Regular Expressions Part 3: Negation and Assertions

Before reading this article, I highly recommend reading my previous parts:

This article will focus on how to tell the regular expression engine to ignore certain characters, or patterns of characters.

We will also explore how to tell the engine to look for a certain pattern of text when that pattern is found to the right or to the left of the rest of a string.

One form of negation is supported in character classes.

The following is an example of a regular expression:

  1. var myExpression = new Regex(@"[^aeiou]");  
This line of code tells the regular expression instance to match every character, except vowels.

Another form of negation can be seen when using the special character classes.

Here is a list of the syntax that can be typed into a Regex object:

 

    \S Do not match white space characters.
    \D Do not match any digit.
    \W Do not match any "word" character (in other words, a through z, A through Z, the _ character and numbers).

Another concept that goes hand in hand with negation is called assertions. Assertions are used to look for a pattern that is found to the left or to the right of the rest of a string.

Here's an example:

  1. var myExpression = new Regex(@"(q(?!p))");  
As one can see, the expression q(?!p) is enclosed in a group.

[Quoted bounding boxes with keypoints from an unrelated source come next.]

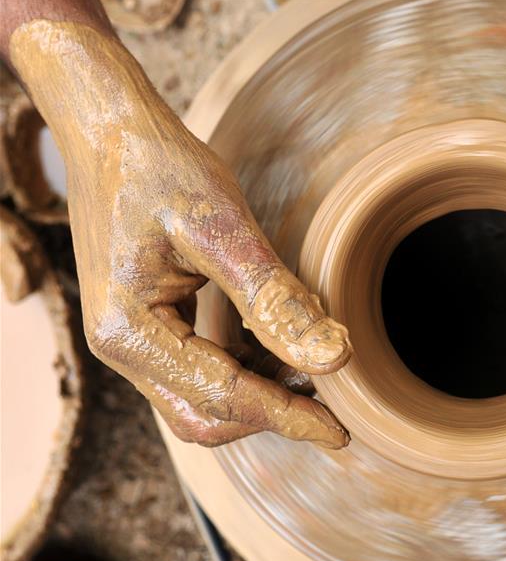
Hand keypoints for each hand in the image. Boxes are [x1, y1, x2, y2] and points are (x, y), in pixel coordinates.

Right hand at [8, 20, 350, 446]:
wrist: (110, 128)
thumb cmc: (159, 166)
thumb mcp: (224, 228)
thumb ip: (275, 299)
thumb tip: (335, 358)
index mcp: (128, 330)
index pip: (222, 396)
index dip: (287, 417)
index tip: (340, 432)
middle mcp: (121, 346)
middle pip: (204, 416)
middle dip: (270, 416)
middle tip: (332, 409)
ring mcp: (131, 338)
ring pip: (200, 399)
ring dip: (259, 397)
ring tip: (315, 375)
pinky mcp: (147, 324)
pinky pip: (197, 370)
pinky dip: (244, 371)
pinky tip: (282, 349)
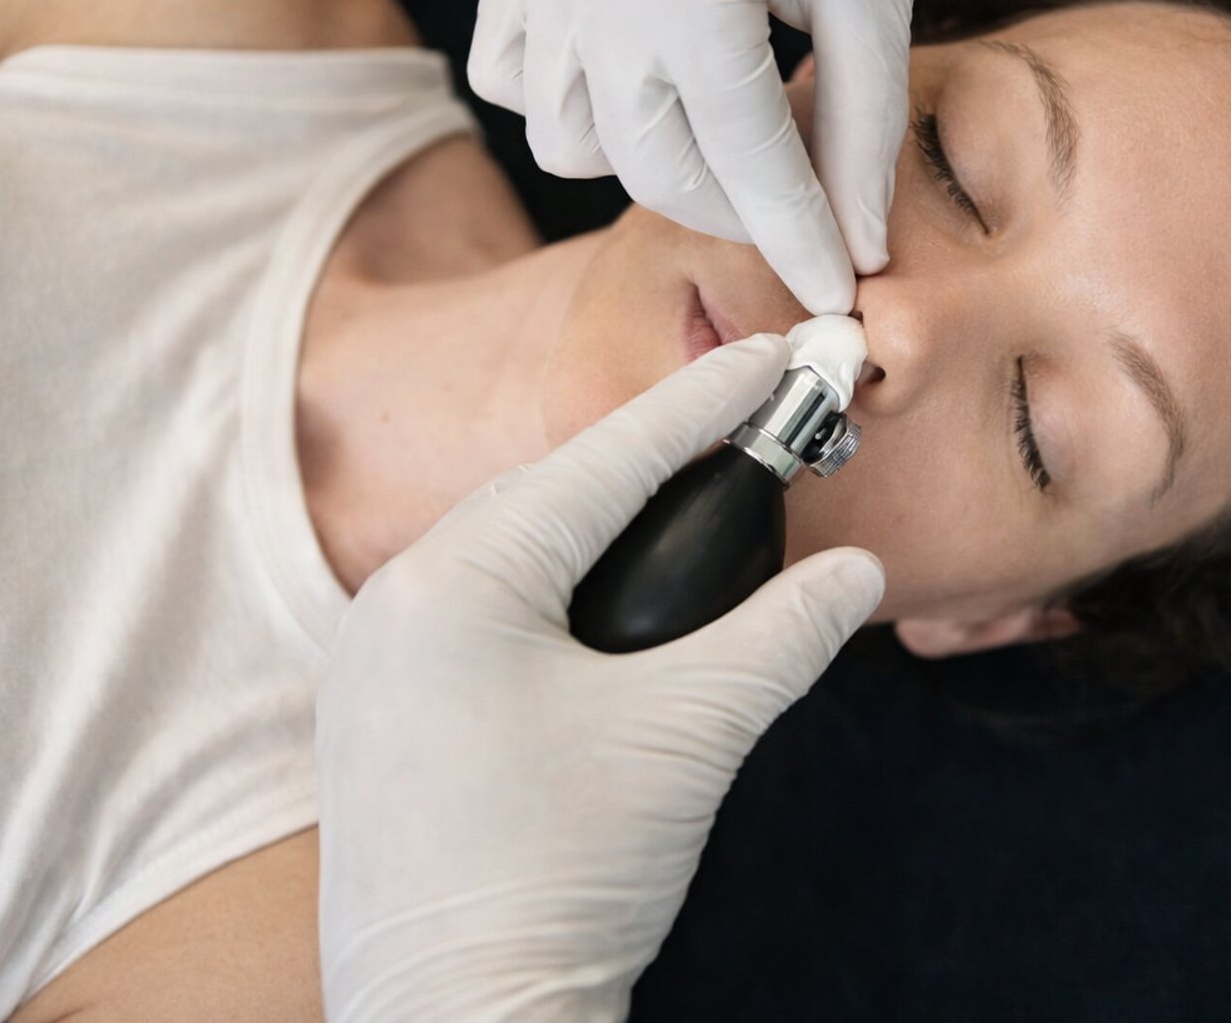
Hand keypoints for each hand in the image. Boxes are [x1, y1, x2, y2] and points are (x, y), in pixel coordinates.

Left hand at [315, 334, 884, 1020]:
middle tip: (743, 426)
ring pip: (505, 555)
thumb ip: (779, 636)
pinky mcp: (376, 726)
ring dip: (596, 526)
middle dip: (650, 460)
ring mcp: (372, 668)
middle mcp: (393, 605)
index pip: (606, 462)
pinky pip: (473, 616)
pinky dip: (550, 592)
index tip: (773, 358)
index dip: (702, 405)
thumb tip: (859, 579)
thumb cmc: (561, 873)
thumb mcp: (690, 735)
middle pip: (547, 496)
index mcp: (457, 583)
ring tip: (682, 505)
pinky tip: (598, 608)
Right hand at [468, 0, 918, 315]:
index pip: (744, 151)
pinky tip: (641, 83)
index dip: (797, 235)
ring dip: (651, 163)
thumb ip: (863, 124)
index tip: (835, 294)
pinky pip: (513, 82)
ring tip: (724, 129)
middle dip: (735, 212)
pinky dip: (568, 109)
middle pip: (650, 163)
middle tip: (803, 207)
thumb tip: (858, 248)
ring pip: (569, 142)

The expression inside the group means that the engine should match the letter q, if it is not next to the letter p.

Every time we want to say, "x not followed by y," we use the syntax ?! followed by the expression we want to ignore.

This needs to be enclosed in parentheses. That is the reason for our second set of parentheses in our example above.

How, then, should we tell the regular expression engine to search for the letter q, only if it is next to the letter p?

The only change that needs to be made is swapping the character ! for the character =.

Here's the modified example:
  1. var myExpression = new Regex(@"(q(?=p))");  
In future articles, we will explore some replacement patterns, as well as some guidelines on how to incorporate regular expressions in production code.